Ingram also narrowly lost to Paul Daniels on the short-lived Channel 5 game show 19 Keys in November 2003.

===Insurance fraud case===
In late 2003, Ingram and his wife were charged with further fraud offences. On 28 October, Ingram was found guilty at Bournemouth Crown Court of obtaining a pecuniary advantage by deception, and of a second charge of deception, having attempted to claim on an insurance policy after an alleged burglary at his home. Ingram had failed to tell Direct Line Insurance about claims he had made in the three years before he took out the policy in July 2001. However, a spokesman for Wiltshire Constabulary, David Taylor, said those offences were "not fraud". The court was told that Ingram had been a "habitual claimant" with Norwich Union after suffering "unfortunate" losses of private possessions.

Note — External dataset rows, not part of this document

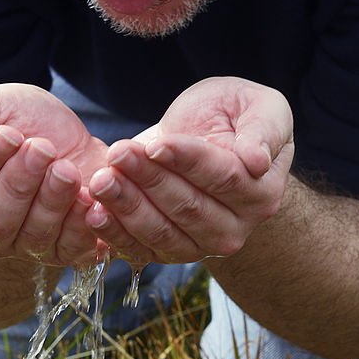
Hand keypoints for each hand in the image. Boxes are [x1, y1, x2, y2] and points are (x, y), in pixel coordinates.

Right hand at [0, 84, 107, 265]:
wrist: (70, 136)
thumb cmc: (19, 121)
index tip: (8, 133)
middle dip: (19, 183)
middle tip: (42, 148)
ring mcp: (24, 243)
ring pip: (32, 236)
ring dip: (51, 201)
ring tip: (67, 169)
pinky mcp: (62, 250)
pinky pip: (69, 250)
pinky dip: (80, 226)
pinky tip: (88, 199)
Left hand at [83, 77, 294, 262]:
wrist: (214, 140)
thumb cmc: (237, 116)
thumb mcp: (262, 107)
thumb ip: (265, 130)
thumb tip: (257, 161)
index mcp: (261, 192)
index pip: (224, 178)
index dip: (187, 161)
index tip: (156, 144)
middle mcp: (235, 228)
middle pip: (189, 208)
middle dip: (150, 180)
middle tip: (118, 153)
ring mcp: (202, 245)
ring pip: (162, 231)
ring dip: (127, 206)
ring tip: (102, 179)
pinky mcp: (169, 252)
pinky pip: (141, 249)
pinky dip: (115, 235)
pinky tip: (94, 213)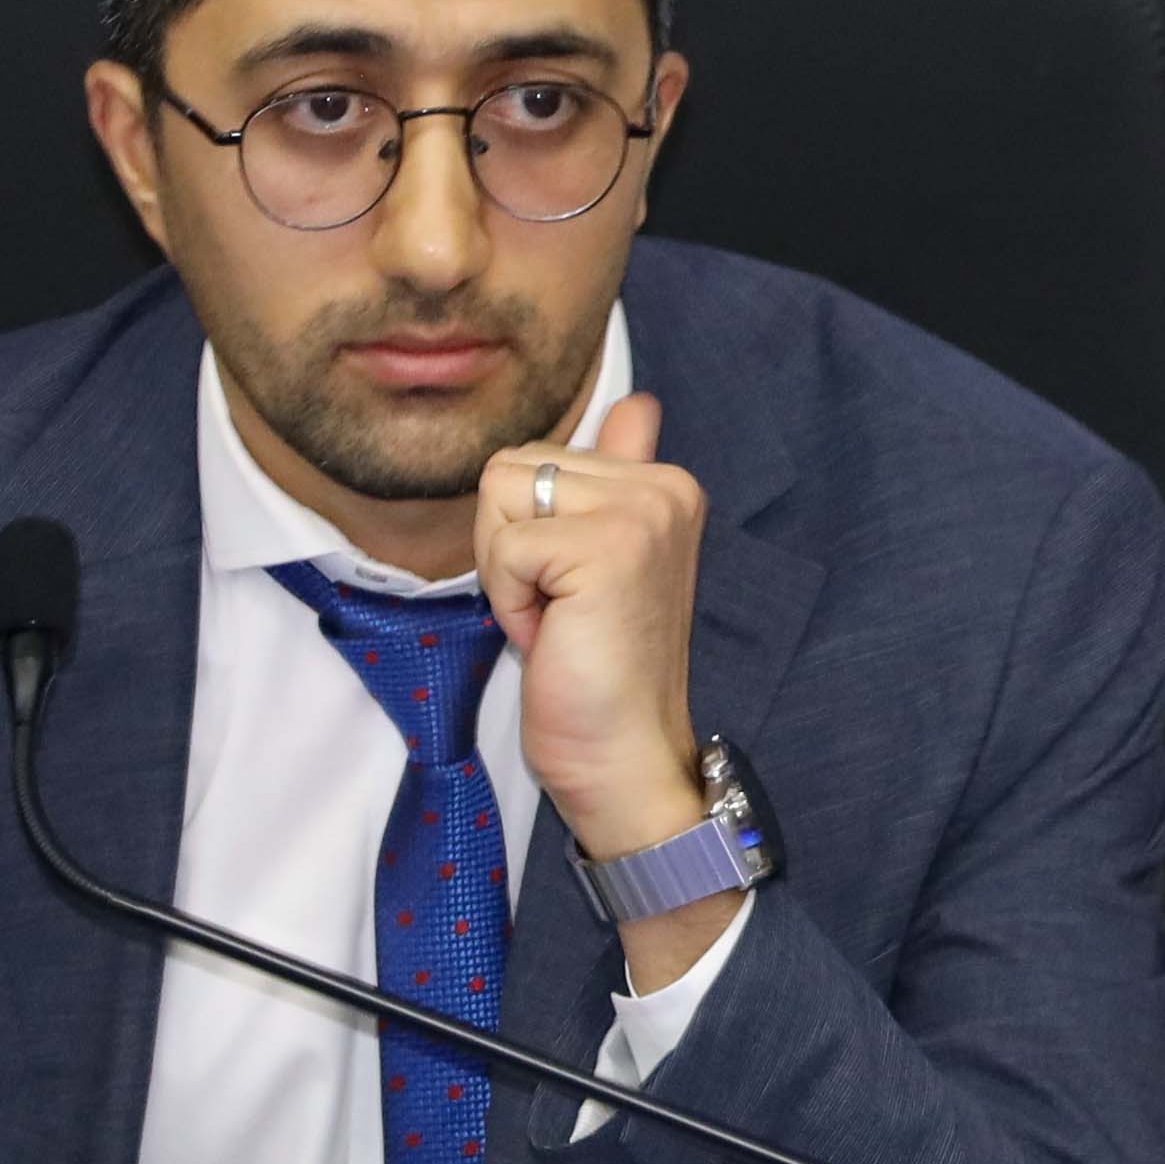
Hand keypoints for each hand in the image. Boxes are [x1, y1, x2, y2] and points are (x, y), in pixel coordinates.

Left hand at [478, 392, 737, 981]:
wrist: (626, 760)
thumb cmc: (603, 673)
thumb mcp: (606, 559)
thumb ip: (619, 476)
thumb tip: (638, 404)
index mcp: (665, 482)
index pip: (544, 451)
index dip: (531, 527)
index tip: (574, 586)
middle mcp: (664, 485)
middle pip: (511, 466)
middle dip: (511, 546)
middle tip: (562, 610)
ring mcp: (641, 513)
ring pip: (499, 492)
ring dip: (507, 569)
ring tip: (559, 618)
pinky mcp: (606, 550)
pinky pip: (504, 548)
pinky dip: (511, 602)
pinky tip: (556, 637)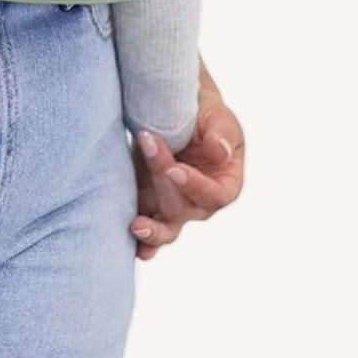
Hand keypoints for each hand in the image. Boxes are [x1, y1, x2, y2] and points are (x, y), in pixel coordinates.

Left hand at [128, 65, 244, 258]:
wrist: (177, 110)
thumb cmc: (206, 115)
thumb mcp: (220, 118)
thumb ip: (221, 134)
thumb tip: (220, 152)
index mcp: (226, 184)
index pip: (216, 196)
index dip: (196, 187)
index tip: (175, 170)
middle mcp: (200, 202)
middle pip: (184, 207)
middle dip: (163, 179)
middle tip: (148, 143)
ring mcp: (173, 206)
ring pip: (166, 228)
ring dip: (151, 231)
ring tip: (136, 226)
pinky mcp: (150, 202)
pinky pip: (147, 228)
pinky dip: (140, 241)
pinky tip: (132, 247)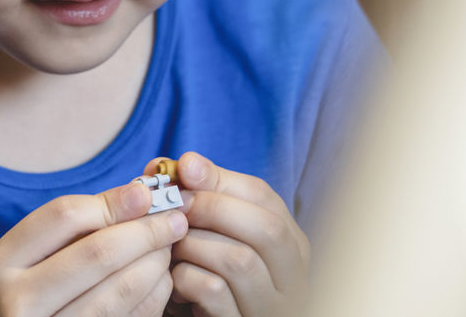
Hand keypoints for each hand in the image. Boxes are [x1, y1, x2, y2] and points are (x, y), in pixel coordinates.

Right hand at [0, 180, 187, 316]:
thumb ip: (78, 226)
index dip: (111, 202)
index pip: (63, 216)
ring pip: (119, 292)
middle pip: (96, 253)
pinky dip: (154, 296)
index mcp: (0, 264)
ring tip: (169, 248)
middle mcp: (15, 302)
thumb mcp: (35, 259)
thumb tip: (140, 193)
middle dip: (145, 232)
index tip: (146, 195)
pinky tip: (160, 280)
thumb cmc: (34, 294)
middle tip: (175, 220)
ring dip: (155, 264)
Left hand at [145, 153, 310, 316]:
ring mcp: (273, 306)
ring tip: (171, 246)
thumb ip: (202, 196)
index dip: (221, 178)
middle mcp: (294, 276)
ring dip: (193, 244)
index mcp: (290, 243)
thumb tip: (183, 163)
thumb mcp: (214, 234)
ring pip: (239, 260)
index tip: (183, 169)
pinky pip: (215, 293)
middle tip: (173, 206)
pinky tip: (175, 281)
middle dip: (212, 208)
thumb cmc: (209, 276)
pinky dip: (186, 279)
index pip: (265, 196)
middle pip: (266, 228)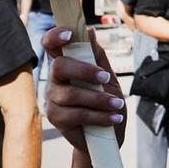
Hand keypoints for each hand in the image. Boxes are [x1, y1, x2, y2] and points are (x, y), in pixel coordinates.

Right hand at [40, 25, 124, 149]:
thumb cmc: (106, 102)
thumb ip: (98, 57)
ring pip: (71, 94)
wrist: (107, 135)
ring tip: (118, 105)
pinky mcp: (56, 118)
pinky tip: (113, 117)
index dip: (55, 36)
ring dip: (99, 99)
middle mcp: (55, 80)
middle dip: (85, 71)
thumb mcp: (107, 78)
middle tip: (106, 78)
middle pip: (59, 66)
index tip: (70, 35)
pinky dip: (99, 115)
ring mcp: (53, 99)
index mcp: (66, 65)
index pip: (50, 45)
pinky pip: (76, 114)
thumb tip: (90, 32)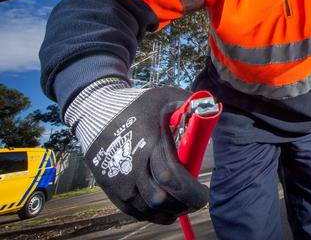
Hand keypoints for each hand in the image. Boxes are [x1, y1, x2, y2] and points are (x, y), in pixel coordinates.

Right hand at [64, 79, 208, 223]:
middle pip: (160, 200)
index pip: (171, 178)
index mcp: (148, 144)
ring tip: (183, 204)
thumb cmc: (138, 105)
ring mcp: (118, 181)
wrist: (97, 113)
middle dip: (183, 204)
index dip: (191, 191)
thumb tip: (212, 110)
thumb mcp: (166, 97)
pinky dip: (152, 214)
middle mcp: (131, 167)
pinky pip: (134, 211)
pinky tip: (166, 208)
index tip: (205, 192)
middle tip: (196, 201)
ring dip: (169, 211)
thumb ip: (191, 104)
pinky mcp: (111, 189)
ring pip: (147, 210)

Christopher Parker, prosecuting, said Ingram switched insurers to Zurich Insurance Group in 1997, after Norwich Union reduced a burglary claim from £19,000 to £9,000, and in 2000 switched again to Direct Line. "He has been ineluctably dishonest," Parker said. "He went to Direct Line and didn't make a disclosure about his claims history, because he knew he wouldn't have been insured. It might not have started off as the most monstrous piece of villainy but these things tend to snowball and it all came to a sticky end when he claimed for £30,000." Staff at Direct Line were already "suspicious" about Ingram's £30,000 burglary claim but decided to investigate only after reading newspaper coverage about his questionable win on Millionaire.

Ingram was given a conditional discharge on the charge of fraudulently claiming £30,000 on insurance. The judge told Ingram he took into account "the punishment [Ingram had] brought upon [himself] and [his] dire financial state" and rejected an alternative option of community service after Ingram told a probation officer he feared other criminals would bully him.

==In popular culture==
A book covering the case, Bad Show: The Quiz, The Cough, The Millionaire Major, by Bob Woffinden and James Plaskett, was published in January 2015.

Quiz, a play written by James Graham that re-examines the events and subsequent conviction of the Ingrams and Whittock, opened at the Minerva Theatre, Chichester, on 3 November 2017, running until 9 December 2017. The play transferred to the West End, playing at the Noël Coward Theatre from 31 March 2018 to 16 June 2018. In 2019, Graham adapted his play into a serial drama for ITV that was broadcast in April 2020 in three parts. Ingram was portrayed in the series by Matthew Macfadyen, and Diana Ingram was portrayed by Sian Clifford. The series also aired on AMC and BBC America in the United States in June 2020 and on RTÉ One in Ireland in February 2021.

==Personal life==
Ingram met his wife, Diana, while she was training to be a teacher at Barry College in Wales. The two became engaged during his first posting with the Royal Engineers in Germany. They were married in November 1989 and have three children.

In 2010, Ingram lost three toes on his left foot in an accident involving a lawnmower. He now runs a computer business.